# What cool and useful things would you do with your Windows VPS?



## Hxxx (Mar 29, 2014)

Hi,

I you had one Windows VPS idle, what cool and useful things would yo do with it?


----------



## HaitiBrother (Mar 29, 2014)

Host a Skype Music DJ server?


----------



## Aldryic C'boas (Mar 29, 2014)

Reinstall to Gentoo.


----------



## tchen (Mar 29, 2014)

24hr live stream the windows pipe screen saver.


----------



## goo (Mar 29, 2014)

Loadup a virtual audio cable and spotify, then join teamspeak servers playing music


----------



## Nett (Mar 29, 2014)

Traffic exchange

Video encoding


----------



## texteditor (Mar 29, 2014)

Host .NET stuff? idk, I suppose you can do that on Lunix these days too with Mono. I guess "bot some online game" is the only uniquely-Windows use case I can think of


----------



## Enterprisevpssolutions (Mar 30, 2014)

Convert to centos w/cpanel if hosting email, sites and databases and not worry about windows updates or security issues not to mention its linux.  B)


----------



## mikho (Mar 30, 2014)

What do you want to do with it?


----------



## dave (Mar 30, 2014)

In the past I've tried to come up with ideas about what I could do with a windows vps, but haven't really found anything interesting.

I suppose you could load virtualbox on it, and run centos or some other linux from virtualbox.

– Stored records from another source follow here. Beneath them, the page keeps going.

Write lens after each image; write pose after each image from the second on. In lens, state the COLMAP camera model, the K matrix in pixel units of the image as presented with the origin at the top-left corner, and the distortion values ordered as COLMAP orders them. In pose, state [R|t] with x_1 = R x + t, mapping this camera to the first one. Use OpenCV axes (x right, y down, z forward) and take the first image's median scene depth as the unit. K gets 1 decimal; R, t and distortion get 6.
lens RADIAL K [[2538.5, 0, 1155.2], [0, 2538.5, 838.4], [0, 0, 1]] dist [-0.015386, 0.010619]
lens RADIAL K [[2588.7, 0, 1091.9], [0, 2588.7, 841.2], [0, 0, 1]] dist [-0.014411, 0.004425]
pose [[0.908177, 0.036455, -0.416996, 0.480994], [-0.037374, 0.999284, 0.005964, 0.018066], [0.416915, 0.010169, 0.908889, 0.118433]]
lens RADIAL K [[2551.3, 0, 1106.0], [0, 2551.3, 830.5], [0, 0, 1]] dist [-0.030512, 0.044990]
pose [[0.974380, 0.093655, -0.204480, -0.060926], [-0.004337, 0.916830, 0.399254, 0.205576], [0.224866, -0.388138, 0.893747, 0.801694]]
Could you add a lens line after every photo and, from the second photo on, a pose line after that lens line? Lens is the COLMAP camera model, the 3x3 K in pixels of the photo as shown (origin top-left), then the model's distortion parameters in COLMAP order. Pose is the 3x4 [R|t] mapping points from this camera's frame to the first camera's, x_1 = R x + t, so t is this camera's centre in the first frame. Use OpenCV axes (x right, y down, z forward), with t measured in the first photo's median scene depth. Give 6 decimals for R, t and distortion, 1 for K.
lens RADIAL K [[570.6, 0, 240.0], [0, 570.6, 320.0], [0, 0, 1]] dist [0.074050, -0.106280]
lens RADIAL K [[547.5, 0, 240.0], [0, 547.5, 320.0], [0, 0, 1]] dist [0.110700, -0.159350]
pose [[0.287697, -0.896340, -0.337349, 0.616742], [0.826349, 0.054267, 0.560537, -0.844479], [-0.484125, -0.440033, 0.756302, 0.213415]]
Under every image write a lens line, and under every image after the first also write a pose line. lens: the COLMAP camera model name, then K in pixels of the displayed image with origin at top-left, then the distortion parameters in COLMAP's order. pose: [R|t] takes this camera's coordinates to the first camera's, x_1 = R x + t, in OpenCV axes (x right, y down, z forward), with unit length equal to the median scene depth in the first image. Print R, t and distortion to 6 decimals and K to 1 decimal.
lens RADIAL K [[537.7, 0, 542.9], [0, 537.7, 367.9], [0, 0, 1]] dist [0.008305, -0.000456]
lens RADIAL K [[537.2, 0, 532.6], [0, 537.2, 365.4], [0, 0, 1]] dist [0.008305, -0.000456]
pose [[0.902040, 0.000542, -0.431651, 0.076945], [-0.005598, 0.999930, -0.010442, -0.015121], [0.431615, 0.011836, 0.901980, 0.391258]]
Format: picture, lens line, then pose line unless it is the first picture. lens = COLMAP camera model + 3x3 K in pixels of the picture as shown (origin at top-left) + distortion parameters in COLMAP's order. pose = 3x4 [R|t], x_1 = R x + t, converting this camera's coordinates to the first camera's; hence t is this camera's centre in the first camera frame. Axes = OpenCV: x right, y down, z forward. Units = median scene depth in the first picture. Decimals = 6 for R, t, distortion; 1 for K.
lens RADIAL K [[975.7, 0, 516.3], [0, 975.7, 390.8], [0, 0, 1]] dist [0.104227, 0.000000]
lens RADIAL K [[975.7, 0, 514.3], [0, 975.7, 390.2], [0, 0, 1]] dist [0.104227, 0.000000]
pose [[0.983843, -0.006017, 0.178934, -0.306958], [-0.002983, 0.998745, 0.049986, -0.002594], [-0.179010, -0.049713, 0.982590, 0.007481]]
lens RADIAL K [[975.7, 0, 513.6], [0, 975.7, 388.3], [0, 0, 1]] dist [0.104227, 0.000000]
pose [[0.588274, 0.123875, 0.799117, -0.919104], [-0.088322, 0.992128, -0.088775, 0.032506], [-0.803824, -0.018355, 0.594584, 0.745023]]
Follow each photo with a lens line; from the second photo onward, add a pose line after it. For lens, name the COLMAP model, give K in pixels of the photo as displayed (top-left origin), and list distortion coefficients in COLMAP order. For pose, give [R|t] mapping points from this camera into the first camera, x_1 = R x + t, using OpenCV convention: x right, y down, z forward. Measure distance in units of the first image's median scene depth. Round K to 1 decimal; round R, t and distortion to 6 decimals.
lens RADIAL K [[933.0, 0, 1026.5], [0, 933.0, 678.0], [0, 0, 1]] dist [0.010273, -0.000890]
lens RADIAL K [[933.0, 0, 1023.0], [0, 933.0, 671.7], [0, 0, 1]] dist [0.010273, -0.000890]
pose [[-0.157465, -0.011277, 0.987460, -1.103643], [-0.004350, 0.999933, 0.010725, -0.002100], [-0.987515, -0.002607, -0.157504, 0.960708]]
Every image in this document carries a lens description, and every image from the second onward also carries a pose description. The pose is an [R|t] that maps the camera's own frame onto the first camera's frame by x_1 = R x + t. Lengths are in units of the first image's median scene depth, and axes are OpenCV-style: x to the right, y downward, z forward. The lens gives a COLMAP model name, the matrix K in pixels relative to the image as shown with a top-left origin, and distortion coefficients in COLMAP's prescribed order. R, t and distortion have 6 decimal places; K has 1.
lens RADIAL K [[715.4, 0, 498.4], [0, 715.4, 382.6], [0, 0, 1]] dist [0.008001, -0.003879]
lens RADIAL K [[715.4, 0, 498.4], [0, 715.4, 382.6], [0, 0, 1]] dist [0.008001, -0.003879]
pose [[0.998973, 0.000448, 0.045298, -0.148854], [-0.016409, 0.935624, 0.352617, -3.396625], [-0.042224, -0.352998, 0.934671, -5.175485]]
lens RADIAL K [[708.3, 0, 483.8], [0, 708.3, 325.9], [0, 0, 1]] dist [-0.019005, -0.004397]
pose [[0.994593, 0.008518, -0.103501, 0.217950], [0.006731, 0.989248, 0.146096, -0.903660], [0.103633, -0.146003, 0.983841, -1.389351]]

And I'm not anti-windows.  I use it on my home pc.  Just not that interested in a windows server.  But I'm open to new ideas, if there could be something useful to do with it.


----------



## HostStage (Mar 30, 2014)

Hello,

There are many things you can do with a windows VPS.

You can run any application ressources intensive. (SEO tools to name one of the top usage of a windows VPS)

You can create awesome video and upload them to youtube in a heart beat.

You can create a game server, a web TV, web radio or  even a stream relay. 

You can create also your own cloud to host your most important files.

If you have Windows server edition, you can also start hosting a website with IIS.

So many things to be done, just find something you would like doing.


----------



## FHN-Eric (Mar 30, 2014)

You can do a lot of things with a windows vps, the only thing missing is a decent control panel like cPanel for windows server. If someone made one easy to use like cPanel, it would have a chance of competing.


----------



## fixidixi (Mar 30, 2014)

FHN-Eric: on the contrary: i think windows server is much more like a control panel, the only decent thing its missing is full-featured command prompt  there are so many things u cant do over cmd just in the gui (or its not documented anywhere how)


----------



## tchen (Mar 30, 2014)

fixidixi said:


> FHN-Eric: on the contrary: i think windows server is much more like a control panel, the only decent thing its missing is full-featured command prompt  there are so many things u cant do over cmd just in the gui (or its not documented anywhere how)


http://en.wikipedia.org/wiki/Windows_PowerShell


----------



## howardsl2 (Mar 30, 2014)

If you only run Linux at home, you can use that idle Windows VPS to remotely run some windows-only software, such as minesweeper and 3d pinball space cadet.


----------



## raindog308 (Mar 30, 2014)

FHN-Eric said:


> You can do a lot of things with a windows vps, the only thing missing is a decent control panel like cPanel for windows server. If someone made one easy to use like cPanel, it would have a chance of competing.


Never used it myself but...cPanel makes one:

http://enkompass.cpanel.net/


----------



## Packety (Mar 30, 2014)

i would have reinstalled it to centos, so much more you can do with it then!


----------



## Hxxx (Mar 30, 2014)

ehm

Is a Windows only host, no reinstall to centos 

Currently using it for ampps, for development websites. 

One can install wordpress and joomla instances and much more with WEB PI from Microsoft. Works good. But for my likes, IIS is meh.


----------



## MannDude (Mar 31, 2014)

Ordered a Windows VPS from Winity last month... I think all I've done is install Firefox and run a speedtest... I really have no idea what to use it for.


----------



## HalfEatenPie (Mar 31, 2014)

MannDude said:


> Ordered a Windows VPS from Winity last month... I think all I've done is install Firefox and run a speedtest... I really have no idea what to use it for.


That's me and my Corgitech Windows VM in LA.  I originally wanted to install Opserver but I found out Opserver doesn't do linux monitoring.  I originally wanted to replace my Observium installation with it but...  yeah.


----------



## serverian (Mar 31, 2014)

HalfEatenPie said:


> That's me and my Corgitech Windows VM in LA.  I originally wanted to install Opserver but I found out Opserver doesn't do linux monitoring.  I originally wanted to replace my Observium installation with it but...  yeah.


You can install PRTG


----------



## raindog308 (Mar 31, 2014)

MannDude said:


> Ordered a Windows VPS from Winity last month... I think all I've done is install Firefox and run a speedtest... I really have no idea what to use it for.


The industry needs more customers like you. . "ok, I'll buy it buy I have no idea what I'll do with it."


----------



## Roger (Mar 31, 2014)

IIS, MSSQL, and .NET applications is a common use scenario for Windows Server hosts.


----------